===== INPUT MATERIAL =====
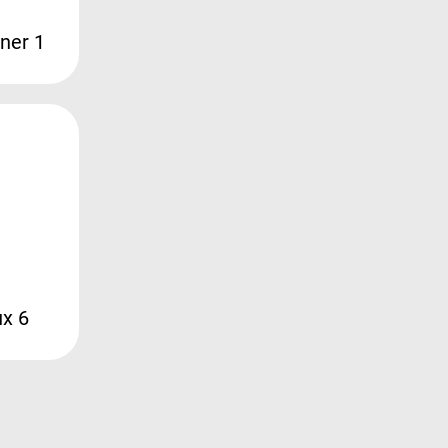
ner 1
ux 6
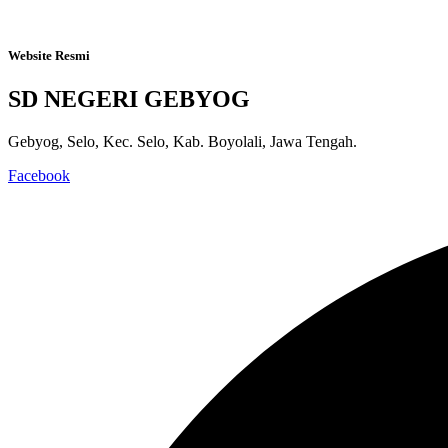
Website Resmi
SD NEGERI GEBYOG
Gebyog, Selo, Kec. Selo, Kab. Boyolali, Jawa Tengah.
Facebook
=====
#### [TASK DESCRIPTION]
Extract every line of the data exactly; pictures stay out.

#### [RESPONSE TO THIS TASK]
ner 1
ux 6
Website Resmi
SD NEGERI GEBYOG
Gebyog, Selo, Kec. Selo, Kab. Boyolali, Jawa Tengah.
Facebook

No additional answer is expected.